┌─ Document extract
The Indian Navy Band, also known as Indian Naval Symphonic Band is the Indian Navy's full time music band. It was established in 1945 and is currently attached to the INS Kunjali. At the time of it commissioning, it had a strength of 50 musicians. All band members have a bachelor's degree from recognized university and can play competently in at least one military sponsored instrument.

Symphony Orchestra

The Indian Naval Symphonic Orchestra consists of 125 musicians, all of whom perform in concert settings. Various conductors of the band in its history have increased the range of its repertoire to include arrangements of symphonies, solos, concertos and other forms of contemporary music that includes Indian classical and Western pop music. The band has also improvised on Hindustani classical and Carnatic raga in various forms and genres, particularly in fusion with the Western and Jazz music. Today, the band now uses traditional instruments such as the Mridangam, the Tabla, and Carnatic instruments. The band also has made enhancements in recent years to include the addition adding a large string section comprising violins, violas, cellos and double basses to make it a complete symphonic orchestra.

Other ensembles

Parade Band
Corps of Drums
Jazz ensemble
Vocalist group

For the first time a combination with bagpipes instrument was played.

Events

General events
The band performs at events historically and logistically connected to the Indian Navy, including Fleet reviews and Presentation of Colours. It is an annual participant in the annual Delhi Republic Day parade on the Rajpath. Sub Lieutenant Ramesh Chand Katoch from the Navy Band has set a record for leading a band contingent on the Rajpath, leading it in 20 out 30 consecutive parades. It performs at State dinners held at the Rashtrapati Bhavan, hosted by the President of India for a foreign head of state. It also performs at community events in its vicinity.
└─
┌─ Extracted records
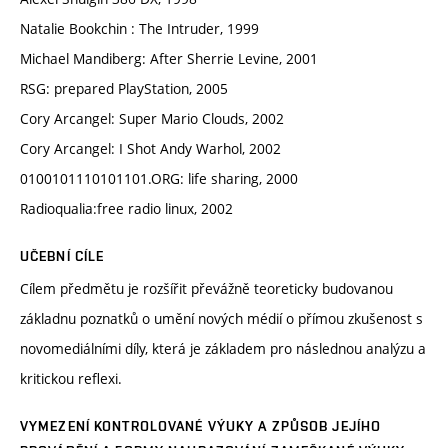
Natalie Bookchin : The Intruder, 1999
Michael Mandiberg: After Sherrie Levine, 2001
RSG: prepared PlayStation, 2005
Cory Arcangel: Super Mario Clouds, 2002
Cory Arcangel: I Shot Andy Warhol, 2002
0100101110101101.ORG: life sharing, 2000
Radioqualia:free radio linux, 2002
UČEBNÍ CÍLE
Cílem předmětu je rozšířit převážně teoreticky budovanou
základnu poznatků o umění nových médií o přímou zkušenost s
novomediálními díly, která je základem pro následnou analýzu a
kritickou reflexi.
VYMEZENÍ KONTROLOVANÉ VÝUKY A ZPŮSOB JEJÍHO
└─
#### Problem to solve:
In the Indian Navy Band text, write out word for word the stretch that begins at the words "Parade Band" and ends after "in its vicinity.".

#### Written answer:
Parade Band
Corps of Drums
Jazz ensemble
Vocalist group

For the first time a combination with bagpipes instrument was played.

Events

General events
The band performs at events historically and logistically connected to the Indian Navy, including Fleet reviews and Presentation of Colours. It is an annual participant in the annual Delhi Republic Day parade on the Rajpath. Sub Lieutenant Ramesh Chand Katoch from the Navy Band has set a record for leading a band contingent on the Rajpath, leading it in 20 out 30 consecutive parades. It performs at State dinners held at the Rashtrapati Bhavan, hosted by the President of India for a foreign head of state. It also performs at community events in its vicinity.